Alex’in Tayyip Erdoğan ile tokalaşırken, bir elini cebinden çıkartmadığı fotoğrafı köşesine “O el o cepten çıkacak Alex Efendi!” başlığıyla taşıyan Rahşan Gülşan, Aziz Yıldırım’ın bırakın eleştirmeyi, yüzündeki mağrur gülümsemeye de dikkat çekti;

“Fenerbahçe gibi bir takımın başkanının, lafının ciddiye alınması ve inandırıcı olması için yanına gencecik bir tercüman çocuğu almak zorunda kalması çok acıklı geldi bana.

Anlat Samet dedikçe Alex’in iyi gününde kötü gününde yanında olan ve ciddi gönül bağı olduğunu düşündüğüm tercüman Samet’in çaresizliği ve içine düştüğü durum, Aziz Yıldırım’ın çaresizliği ile karşılaştırıldığında çok gerilerde kaldı.

Bu korkunç fotoğrafa (artık zorla mı, kendi rızasıyla mı bilmiyorum) konu mankeni olarak giren Aykut Kocaman ise bir hoca olarak olmasa da bir erkek olarak gözümden iyice düştü.

Başkanın kendini haklı göstermek için Alex’in karşısında ayak ayak üstüne atmış olmasını açıklaması ise tam bir zavallılıktı.”


Can Dündar ise Milliyet’te Pazar günkü köşesinde, yıllar öncesinden iki örnek verdi.

Aşık Veysel, “kıyafeti düzgün değil” diye, Gazi ile görüşmeye geldiği Ankara’dan kovulması ile “sesi terbiyesiz” diye Pavorotti’nin Türkiye’den gönderilişini hatırlattı;

“Rahmetli Kurthan Fişek hocamdan dinlemiştim, Pavarotti’yi kovuş hikayemizi...
Dünyaca ünlü tenor, 1960’ların başında henüz üne kavuşmadan, La Boheme’de oynamaya gelmişti Türkiye’ye...

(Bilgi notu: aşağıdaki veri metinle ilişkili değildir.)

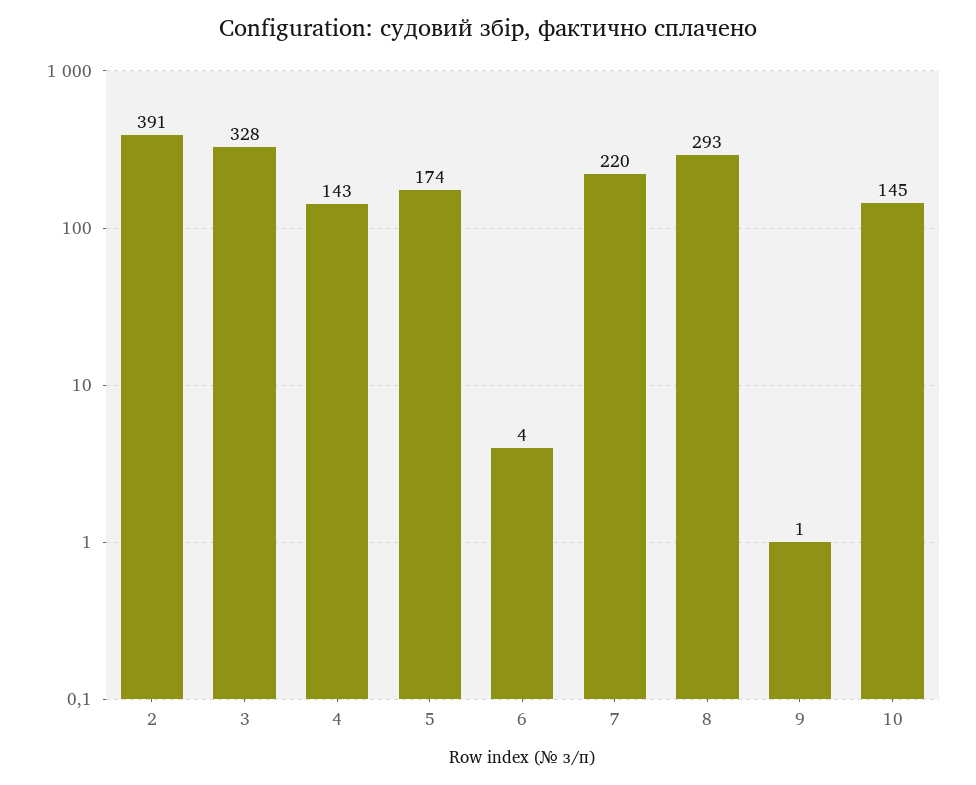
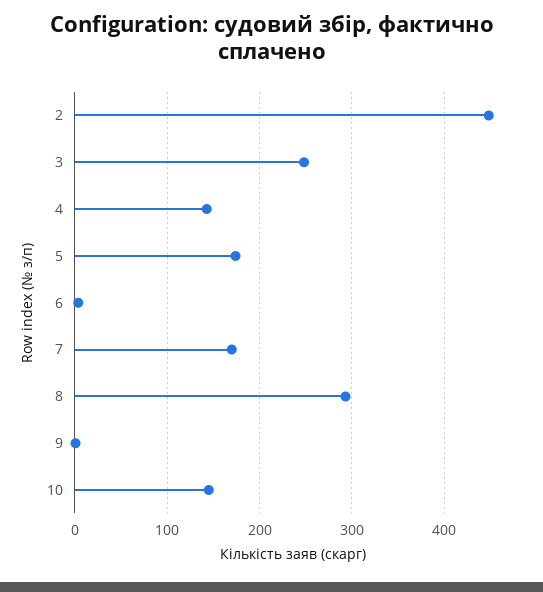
2: 391 -> 450
3: 328 -> 250
7: 220 -> 170

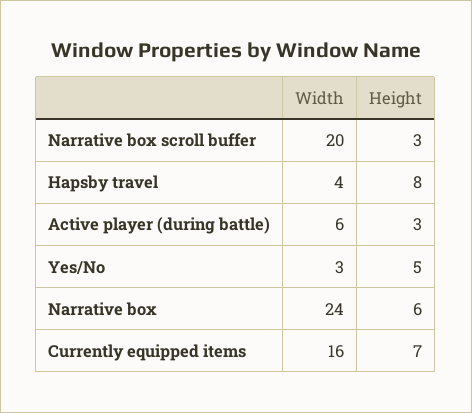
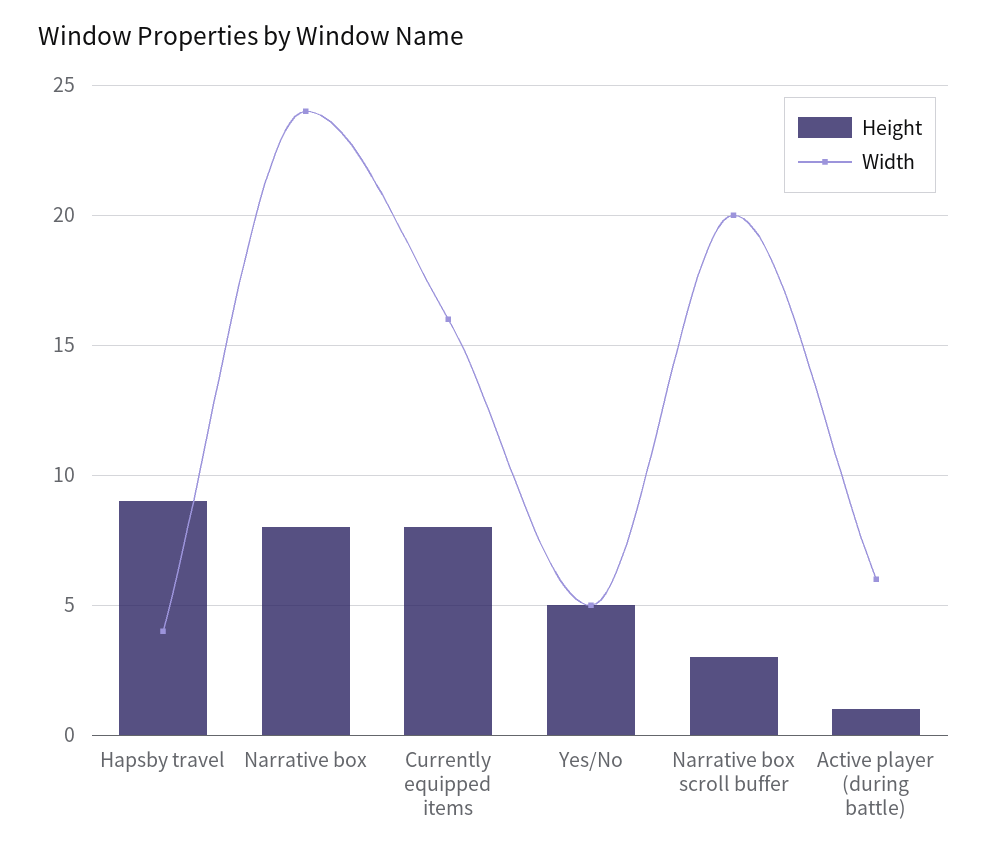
Height, Hapsby travel: 8 -> 9
Height, Active player (during battle): 3 -> 1
Width, Yes/No: 3 -> 5
Height, Narrative box: 6 -> 8
Height, Currently equipped items: 7 -> 8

‘Sesi terbiyesiz’ diye geri gönderilmişti.
 Kurthan Hoca, asıl gerekçenin, sesinden ziyade, kendisinin ‘terbiyesiz’liği olduğunu öğrenmişti.


Ankara’daki son temsilini Cumhurbaşkanı Cemal Gürsel’in huzurunda vermişti Pavarotti... 
Eser bitince ‘Cemal Ağa’, kendisini tebrik için locasına davet etmişti.
 Genel Müdür Cüneyt Gökçer, ‘Koş, Cumhurbaşkanı seni bekliyor’ deyince Pavarotti, ‘Tebrik etmek istiyorsa bir zahmet o, sahneyi teşrif etsin’ karşılığını vermiş ve ossaat kapının önüne konmuştu.”